DEVELOPING YOUR NEW LIFE STORY

DEVELOPING YOUR NEW LIFE STORY

Some Essential Considerations
David Krueger MD

You become what you think and feel. Beliefs become reality.

A farmer and an anthropologist pass through the same terrain of undeveloped land. The farmer sees the soil and envisions growing crops. The anthropologist sees signs of an ancient civilization and reconstructs its history. Both are right. The data viewed validates each individual’s story.

Using beliefs and assumptions, you create your own personal story and the themes of that story. The plot that you create defines and orients you in the present and guides you toward the future. The stories you tell about your life becomes your life.

Similarly, internal beliefs determine perceptions, including how you select, register and process everything you encounter.

Scientists went to a lot of trouble to discover what mothers have always known about banishing closet monsters that a placebo generates the effect of the accompanying story. The inert pill is really a story of expectation, taking the form of a medicine to work its magic. The patient is also prescribed some expectations, and in the majority of cases, they manifest. The effect validates the power of story. The story generates a truth so powerful that it can even reverse the pharmacological effect of a real medicine. The placebo is a white lie, a fiction that creates a truth. Someone can even create an experience by anticipating it.

Your experiences are always consistent with your assumptions.

Change begins with the recognition that you are the author of your own story. People perceive and remember what fits into their personal plot–an internal model of oneself and the world. Beliefs and assumptions dictate what you look for, and attribute meaning. You always find or create that which validates those beliefs, and ignore, mistrust, disbelieve–or more likely don’t notice–anything that doesn’t fit into that pattern.

People see what they look for. And what they look for that which appears on the radar screen–is determined by belief and assumption.

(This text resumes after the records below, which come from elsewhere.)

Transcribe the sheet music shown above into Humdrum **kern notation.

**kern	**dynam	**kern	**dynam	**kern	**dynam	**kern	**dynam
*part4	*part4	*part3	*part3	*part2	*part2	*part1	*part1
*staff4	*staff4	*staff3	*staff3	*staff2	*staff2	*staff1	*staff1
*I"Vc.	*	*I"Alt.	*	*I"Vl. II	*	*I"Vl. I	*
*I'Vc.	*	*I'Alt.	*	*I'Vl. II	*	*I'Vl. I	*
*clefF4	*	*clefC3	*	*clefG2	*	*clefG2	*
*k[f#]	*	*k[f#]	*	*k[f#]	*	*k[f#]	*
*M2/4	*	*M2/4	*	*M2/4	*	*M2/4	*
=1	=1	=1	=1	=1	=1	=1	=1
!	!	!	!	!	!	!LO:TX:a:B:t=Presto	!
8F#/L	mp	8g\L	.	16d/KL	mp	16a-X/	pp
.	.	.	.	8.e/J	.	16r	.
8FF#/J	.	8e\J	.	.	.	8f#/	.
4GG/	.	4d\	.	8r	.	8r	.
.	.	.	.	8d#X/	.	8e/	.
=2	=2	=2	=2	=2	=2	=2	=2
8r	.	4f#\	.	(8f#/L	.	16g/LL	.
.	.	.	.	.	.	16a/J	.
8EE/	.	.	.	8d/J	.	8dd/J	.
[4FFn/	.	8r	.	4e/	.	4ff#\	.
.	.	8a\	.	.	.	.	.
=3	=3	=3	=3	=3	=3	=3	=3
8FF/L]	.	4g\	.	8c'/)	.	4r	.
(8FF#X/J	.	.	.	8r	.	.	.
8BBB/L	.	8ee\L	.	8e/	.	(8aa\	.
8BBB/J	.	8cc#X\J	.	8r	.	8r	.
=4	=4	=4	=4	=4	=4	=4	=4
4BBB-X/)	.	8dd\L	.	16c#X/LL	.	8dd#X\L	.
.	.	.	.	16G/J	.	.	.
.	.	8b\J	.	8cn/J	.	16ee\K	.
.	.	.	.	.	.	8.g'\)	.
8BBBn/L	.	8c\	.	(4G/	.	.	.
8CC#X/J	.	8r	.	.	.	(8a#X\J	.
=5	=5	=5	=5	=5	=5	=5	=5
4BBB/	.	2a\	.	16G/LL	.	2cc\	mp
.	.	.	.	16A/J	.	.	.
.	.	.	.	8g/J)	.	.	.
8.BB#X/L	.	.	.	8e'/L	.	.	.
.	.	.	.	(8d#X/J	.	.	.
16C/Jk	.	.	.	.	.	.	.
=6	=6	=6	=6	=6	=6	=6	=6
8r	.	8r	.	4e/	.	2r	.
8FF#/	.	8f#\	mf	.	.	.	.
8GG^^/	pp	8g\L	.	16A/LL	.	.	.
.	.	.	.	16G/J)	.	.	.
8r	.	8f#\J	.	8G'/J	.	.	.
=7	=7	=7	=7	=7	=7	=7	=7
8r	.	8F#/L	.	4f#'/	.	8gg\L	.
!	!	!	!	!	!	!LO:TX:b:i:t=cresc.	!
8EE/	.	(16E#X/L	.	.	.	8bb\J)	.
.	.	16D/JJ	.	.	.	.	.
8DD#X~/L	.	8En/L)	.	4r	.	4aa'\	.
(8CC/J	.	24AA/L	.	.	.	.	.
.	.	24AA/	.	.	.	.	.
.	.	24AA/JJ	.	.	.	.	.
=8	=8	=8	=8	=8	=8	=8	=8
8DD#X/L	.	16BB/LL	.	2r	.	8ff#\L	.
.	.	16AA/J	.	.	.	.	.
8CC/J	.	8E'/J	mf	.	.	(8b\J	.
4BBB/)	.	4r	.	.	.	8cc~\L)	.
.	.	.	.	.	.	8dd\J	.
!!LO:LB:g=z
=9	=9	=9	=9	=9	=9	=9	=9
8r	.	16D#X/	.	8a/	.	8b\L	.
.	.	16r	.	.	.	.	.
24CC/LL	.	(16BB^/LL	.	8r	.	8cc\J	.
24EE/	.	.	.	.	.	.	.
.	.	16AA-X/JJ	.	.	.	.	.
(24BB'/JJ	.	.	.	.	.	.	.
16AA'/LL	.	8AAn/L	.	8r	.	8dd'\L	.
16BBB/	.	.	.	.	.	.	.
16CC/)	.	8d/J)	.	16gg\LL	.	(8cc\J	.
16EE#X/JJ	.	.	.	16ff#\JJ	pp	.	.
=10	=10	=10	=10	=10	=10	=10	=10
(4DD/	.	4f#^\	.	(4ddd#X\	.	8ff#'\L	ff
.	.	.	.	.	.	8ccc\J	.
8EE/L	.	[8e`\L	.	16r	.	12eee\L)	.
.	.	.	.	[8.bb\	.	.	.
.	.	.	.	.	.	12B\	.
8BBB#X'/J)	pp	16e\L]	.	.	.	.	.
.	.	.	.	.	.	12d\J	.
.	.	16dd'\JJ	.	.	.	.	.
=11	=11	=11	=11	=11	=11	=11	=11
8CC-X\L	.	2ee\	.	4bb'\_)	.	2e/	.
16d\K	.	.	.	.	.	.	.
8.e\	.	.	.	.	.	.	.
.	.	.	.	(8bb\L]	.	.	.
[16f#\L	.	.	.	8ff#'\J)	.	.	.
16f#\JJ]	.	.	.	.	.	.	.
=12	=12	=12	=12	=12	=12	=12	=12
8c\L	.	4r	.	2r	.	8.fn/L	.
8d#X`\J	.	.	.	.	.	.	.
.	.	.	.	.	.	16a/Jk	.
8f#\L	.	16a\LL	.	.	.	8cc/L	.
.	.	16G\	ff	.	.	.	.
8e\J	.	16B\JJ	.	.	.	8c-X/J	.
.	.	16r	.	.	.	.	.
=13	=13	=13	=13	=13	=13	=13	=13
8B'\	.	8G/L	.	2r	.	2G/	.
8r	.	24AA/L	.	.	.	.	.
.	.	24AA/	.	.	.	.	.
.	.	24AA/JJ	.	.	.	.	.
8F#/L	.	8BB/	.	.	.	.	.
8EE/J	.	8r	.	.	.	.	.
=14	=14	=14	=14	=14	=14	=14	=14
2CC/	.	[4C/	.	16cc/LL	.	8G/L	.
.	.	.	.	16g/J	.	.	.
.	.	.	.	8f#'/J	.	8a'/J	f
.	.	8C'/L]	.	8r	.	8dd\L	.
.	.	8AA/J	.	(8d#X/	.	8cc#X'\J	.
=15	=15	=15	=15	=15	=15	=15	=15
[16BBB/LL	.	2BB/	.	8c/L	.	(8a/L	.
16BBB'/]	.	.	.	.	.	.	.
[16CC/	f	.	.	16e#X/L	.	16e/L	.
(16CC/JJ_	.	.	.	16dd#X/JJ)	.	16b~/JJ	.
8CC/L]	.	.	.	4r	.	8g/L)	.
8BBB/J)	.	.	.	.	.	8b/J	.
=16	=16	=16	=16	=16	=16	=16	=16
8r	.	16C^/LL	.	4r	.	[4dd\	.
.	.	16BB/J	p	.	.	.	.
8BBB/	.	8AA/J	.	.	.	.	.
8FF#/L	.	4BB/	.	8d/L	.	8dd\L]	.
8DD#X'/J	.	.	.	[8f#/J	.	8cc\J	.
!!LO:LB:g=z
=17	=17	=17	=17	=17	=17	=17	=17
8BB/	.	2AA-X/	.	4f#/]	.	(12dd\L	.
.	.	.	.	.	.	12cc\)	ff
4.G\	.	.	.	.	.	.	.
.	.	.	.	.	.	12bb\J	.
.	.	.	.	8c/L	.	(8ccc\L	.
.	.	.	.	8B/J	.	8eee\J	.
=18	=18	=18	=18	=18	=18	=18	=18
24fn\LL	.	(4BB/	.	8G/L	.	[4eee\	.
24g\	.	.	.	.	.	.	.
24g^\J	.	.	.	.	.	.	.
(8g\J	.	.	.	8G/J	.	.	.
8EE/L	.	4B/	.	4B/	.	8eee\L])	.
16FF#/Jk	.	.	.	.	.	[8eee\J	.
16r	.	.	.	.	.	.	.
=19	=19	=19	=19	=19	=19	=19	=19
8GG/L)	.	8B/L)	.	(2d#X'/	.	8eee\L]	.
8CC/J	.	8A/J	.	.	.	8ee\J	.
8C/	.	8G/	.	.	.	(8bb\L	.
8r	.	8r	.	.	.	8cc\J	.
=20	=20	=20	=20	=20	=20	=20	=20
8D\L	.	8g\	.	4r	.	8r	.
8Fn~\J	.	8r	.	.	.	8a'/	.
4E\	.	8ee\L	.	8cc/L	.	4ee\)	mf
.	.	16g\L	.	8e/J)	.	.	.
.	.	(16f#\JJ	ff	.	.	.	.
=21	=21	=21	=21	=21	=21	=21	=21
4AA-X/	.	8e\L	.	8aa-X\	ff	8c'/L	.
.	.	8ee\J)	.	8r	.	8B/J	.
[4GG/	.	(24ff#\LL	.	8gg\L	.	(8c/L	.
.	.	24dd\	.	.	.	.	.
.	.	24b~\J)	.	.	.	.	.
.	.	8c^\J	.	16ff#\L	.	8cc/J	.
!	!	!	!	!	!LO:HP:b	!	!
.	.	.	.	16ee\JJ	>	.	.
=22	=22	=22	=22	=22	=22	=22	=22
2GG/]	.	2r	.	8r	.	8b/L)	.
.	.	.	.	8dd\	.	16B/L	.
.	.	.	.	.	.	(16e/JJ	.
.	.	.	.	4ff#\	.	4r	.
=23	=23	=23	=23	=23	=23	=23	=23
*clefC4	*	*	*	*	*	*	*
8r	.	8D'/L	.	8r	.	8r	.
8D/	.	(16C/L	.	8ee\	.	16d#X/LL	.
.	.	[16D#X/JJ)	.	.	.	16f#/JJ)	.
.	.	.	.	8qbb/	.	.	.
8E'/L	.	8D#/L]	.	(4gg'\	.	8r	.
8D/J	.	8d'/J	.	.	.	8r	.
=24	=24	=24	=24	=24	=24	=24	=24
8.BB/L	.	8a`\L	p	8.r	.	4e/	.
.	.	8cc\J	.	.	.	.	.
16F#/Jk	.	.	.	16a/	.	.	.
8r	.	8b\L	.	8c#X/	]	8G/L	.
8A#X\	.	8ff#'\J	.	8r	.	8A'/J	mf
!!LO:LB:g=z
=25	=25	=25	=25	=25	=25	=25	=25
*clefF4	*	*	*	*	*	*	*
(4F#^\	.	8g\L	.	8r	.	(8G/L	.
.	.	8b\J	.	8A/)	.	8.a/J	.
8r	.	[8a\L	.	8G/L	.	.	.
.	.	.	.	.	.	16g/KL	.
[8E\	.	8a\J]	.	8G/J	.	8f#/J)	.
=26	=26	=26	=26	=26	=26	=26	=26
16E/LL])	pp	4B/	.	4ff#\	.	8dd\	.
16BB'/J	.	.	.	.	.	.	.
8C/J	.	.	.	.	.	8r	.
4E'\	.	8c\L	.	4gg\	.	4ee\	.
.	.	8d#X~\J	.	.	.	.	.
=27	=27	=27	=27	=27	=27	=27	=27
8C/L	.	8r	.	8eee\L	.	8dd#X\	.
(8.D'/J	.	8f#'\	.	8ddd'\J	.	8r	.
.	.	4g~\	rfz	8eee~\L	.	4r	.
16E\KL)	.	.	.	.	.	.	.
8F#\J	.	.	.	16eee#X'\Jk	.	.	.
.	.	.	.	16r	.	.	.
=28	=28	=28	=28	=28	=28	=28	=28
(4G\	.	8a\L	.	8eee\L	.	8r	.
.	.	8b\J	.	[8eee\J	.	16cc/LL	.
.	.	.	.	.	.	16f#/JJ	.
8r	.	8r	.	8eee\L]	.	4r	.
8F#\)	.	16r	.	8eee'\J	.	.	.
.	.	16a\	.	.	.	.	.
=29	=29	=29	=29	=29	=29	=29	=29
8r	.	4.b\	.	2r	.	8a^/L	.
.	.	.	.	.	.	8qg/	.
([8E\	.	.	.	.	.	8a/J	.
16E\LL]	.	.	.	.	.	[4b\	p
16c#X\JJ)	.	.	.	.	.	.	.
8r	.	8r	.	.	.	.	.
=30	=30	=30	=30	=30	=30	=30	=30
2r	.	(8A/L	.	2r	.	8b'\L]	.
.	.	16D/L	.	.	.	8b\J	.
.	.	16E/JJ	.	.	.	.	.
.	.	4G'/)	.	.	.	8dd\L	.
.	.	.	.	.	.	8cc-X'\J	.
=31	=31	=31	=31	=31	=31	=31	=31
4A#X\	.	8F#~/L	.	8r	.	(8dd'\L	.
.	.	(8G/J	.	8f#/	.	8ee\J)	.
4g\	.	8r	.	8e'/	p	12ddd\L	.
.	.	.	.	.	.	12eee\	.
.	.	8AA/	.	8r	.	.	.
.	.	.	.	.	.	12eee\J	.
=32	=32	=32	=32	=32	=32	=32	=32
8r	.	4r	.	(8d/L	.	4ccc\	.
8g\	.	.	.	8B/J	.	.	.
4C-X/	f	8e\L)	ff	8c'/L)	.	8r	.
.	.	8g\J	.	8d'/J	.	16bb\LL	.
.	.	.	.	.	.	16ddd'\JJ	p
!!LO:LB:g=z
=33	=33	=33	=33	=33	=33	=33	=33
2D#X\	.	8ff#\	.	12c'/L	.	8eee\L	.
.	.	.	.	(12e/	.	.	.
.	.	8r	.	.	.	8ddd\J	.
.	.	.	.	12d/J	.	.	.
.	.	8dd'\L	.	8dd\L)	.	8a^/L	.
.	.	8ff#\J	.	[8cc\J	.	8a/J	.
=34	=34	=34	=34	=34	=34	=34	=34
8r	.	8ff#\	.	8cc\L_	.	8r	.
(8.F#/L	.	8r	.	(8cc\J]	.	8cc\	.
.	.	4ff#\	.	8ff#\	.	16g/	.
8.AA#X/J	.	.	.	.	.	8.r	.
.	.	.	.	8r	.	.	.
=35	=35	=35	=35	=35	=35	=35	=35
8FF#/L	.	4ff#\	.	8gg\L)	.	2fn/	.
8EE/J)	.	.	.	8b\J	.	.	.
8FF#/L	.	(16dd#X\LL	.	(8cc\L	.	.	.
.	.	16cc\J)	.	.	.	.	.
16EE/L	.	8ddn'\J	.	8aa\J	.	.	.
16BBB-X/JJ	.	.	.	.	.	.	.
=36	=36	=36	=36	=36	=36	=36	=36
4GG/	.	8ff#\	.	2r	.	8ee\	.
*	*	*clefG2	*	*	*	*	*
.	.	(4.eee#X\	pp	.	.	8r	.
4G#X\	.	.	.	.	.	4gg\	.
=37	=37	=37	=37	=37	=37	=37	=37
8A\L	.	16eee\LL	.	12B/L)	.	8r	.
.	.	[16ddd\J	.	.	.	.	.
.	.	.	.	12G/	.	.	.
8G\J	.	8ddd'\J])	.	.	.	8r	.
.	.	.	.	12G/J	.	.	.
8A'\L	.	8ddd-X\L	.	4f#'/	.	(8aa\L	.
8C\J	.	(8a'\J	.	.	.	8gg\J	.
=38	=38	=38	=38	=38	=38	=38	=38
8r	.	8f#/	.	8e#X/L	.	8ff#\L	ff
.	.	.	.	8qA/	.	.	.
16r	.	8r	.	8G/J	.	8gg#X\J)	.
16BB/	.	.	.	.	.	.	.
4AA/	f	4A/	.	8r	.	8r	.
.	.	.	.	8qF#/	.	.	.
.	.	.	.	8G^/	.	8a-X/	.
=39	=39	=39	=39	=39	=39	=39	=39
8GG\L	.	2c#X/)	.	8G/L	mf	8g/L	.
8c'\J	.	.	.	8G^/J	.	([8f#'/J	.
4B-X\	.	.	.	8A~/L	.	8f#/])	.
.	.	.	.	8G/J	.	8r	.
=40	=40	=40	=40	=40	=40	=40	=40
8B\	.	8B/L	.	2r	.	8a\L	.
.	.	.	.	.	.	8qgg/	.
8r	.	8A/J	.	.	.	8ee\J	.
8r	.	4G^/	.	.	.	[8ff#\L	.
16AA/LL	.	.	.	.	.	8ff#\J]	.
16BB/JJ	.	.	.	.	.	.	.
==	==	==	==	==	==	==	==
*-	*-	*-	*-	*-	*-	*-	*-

Such influential beliefs must be fully and consciously known in order to revise the ones that don’t work, and to create new ones for personal and career growth. When you stop telling yourself all the things you should say and cease listening for what you ought to hear, you can begin to more fully craft your own story.

Half of the struggle is becoming tired of that old story: the one with too many work hours, constant themes of pressure at work, shortness of time, or personal neglect because of caretaking others. Or insisting on being in love with who you hope someone will become, rather than who they are.

4 BASIC INQUIRIES FOR STORYLINE EVALUATION

  1. What do you want to change?
    If there is a personal problem, barrier, or obstacle, it is not a simple matter of getting over it, countering, or adapting to it: It is not there until you create it. Consider creating something else instead. For example, convert a fear of public speaking into an intention with a specific commitment.
  2. What do you want to let go?
    The bottom line, no matter how entrenched the process or strong the hope, is “Does it work?” Emotionally, it is not so easy to let go of a hope without it being fulfilled. The most difficult goodbye is to what might have been are you tired of trying to work harder at getting someone to respond in just the right way?
  3. What do you want to avoid? There is always the pull of the old and the fear of the new. Yet there is no future in repetition. For example, to avoid engagement with someone who is draining protects your energy for a more productive choice.
  4. What do you want to keep and enhance?
    Your life is the manifestation of your beliefs. Changing your mind changes your life, as beliefs, goals and visions drive action. Choose carefully what you engage.

The best way to escape an ongoing problem is not to create it.

Recognizing constraint and limitation, coupled with the desire to change, may give rise to the question, “How do I get out of the story?” The question assumes the story is there, a given in the universe. The story (the proverbial “box” of the familiar and accepted) becomes the obstacle, yet it is not there until created. To recognize yourself as the author–the creator of the story–challenges an assumed model, usually your own. The question may then become “How do I create something else instead?”

If you want to change your life, first change your mind.

The first step of change involves determining where you are now, deciding where you want to go, and figuring out how to get there. Creating a plan and plotting a course allows you to stay on track, recognize and avoid detours and tangents, and move more effectively toward goals. Without a plan, you can’t know where you are, and cannot strategize to get to where you want to go. If you don’t know where you want to go (a goal), you can’t figure out how to get there. Once you create a plan, be loyal to it.

People are always free to change their minds, always free to change beliefs and core assumptions.

A new story must contain the desired storylines. To stop doing something is not complete change — a new story incorporates new behavior and beliefs. You have to embody — actually live this story you want. Abstaining from an old story–such as excessive drinking or eating–is a beginning. But you have to have a new story to be in before you can give up an old story.